ND was frustrated and anxious. She demonstrated inattention, distractibility, hyperactivity, and impulsivity. These longstanding symptoms cause daily functional impairment. Her family history suggests that similar symptoms are present in her mother and possibly her son. Multiple trials of various antidepressants and mood stabilizers proved unsatisfactory.

ND's symptoms met the criteria for ADHD, combined type. She was given an educational video explaining the condition. At the next appointment, ND and her husband reported that the description of adult ADHD accurately described ND's lifelong struggle. They were relieved that her symptoms were being viewed in a different way.

ND was started on extended-release mixed amphetamine salts (MAS-XR), which was chosen because of its high level of efficacy and long duration of action -- typically 10 to 12 hours per dose. In addition, she was referred to a coach with a particular interest and training in the phenomenon of adult ADHD.

ND returned 1 month later. Her medication had been titrated up in 10-mg/wk increments to 30 mg each morning and she reported dramatic improvement. Her focus was better and her concentration was stronger. She had greater motivation and energy, and she noticed more mood stability. ND was more patient with her children and had made progress organizing her house. As a result, her relationship with her husband had improved.
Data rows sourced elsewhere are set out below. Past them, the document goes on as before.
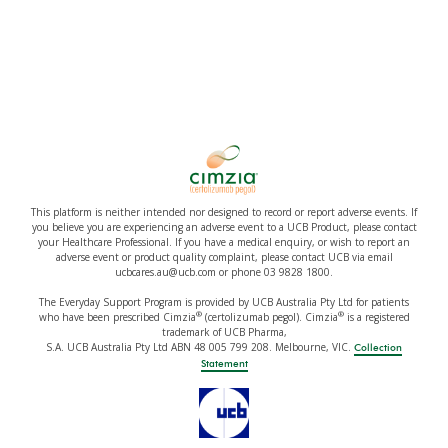
This platform is neither intended nor designed to record or report adverse events. If
you believe you are experiencing an adverse event to a UCB Product, please contact
your Healthcare Professional. If you have a medical enquiry, or wish to report an
adverse event or product quality complaint, please contact UCB via email
ucbcares.au@ucb.com or phone 03 9828 1800.
The Everyday Support Program is provided by UCB Australia Pty Ltd for patients
®
®
who have been prescribed Cimzia
(certolizumab pegol). Cimzia
is a registered
trademark of UCB Pharma,
S.A. UCB Australia Pty Ltd ABN 48 005 799 208. Melbourne, VIC.
Collection
Statement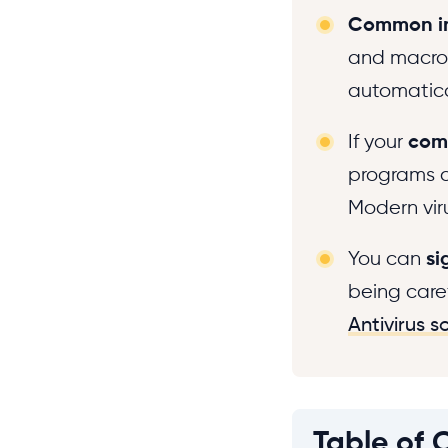
Common in
and macros
automatic
If your
com
programs cr
Modern vir
You can
si
being care
Antivirus s
Table of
ND did lament that her symptoms seemed to return at 5:00 PM. She established that she was taking her MAS-XR at 6:00 AM. A short-acting dose of MAS was added at 4:30 PM to address the end-of-dose rebound that she was experiencing. Upon return visit 2 weeks later, ND reported that her entire day was smoother and she was no longer experiencing a late afternoon return of symptoms. With little adjustment, this regimen has been maintained for the past 3 years. She has returned to work in law and remains hopeful about her continued recovery.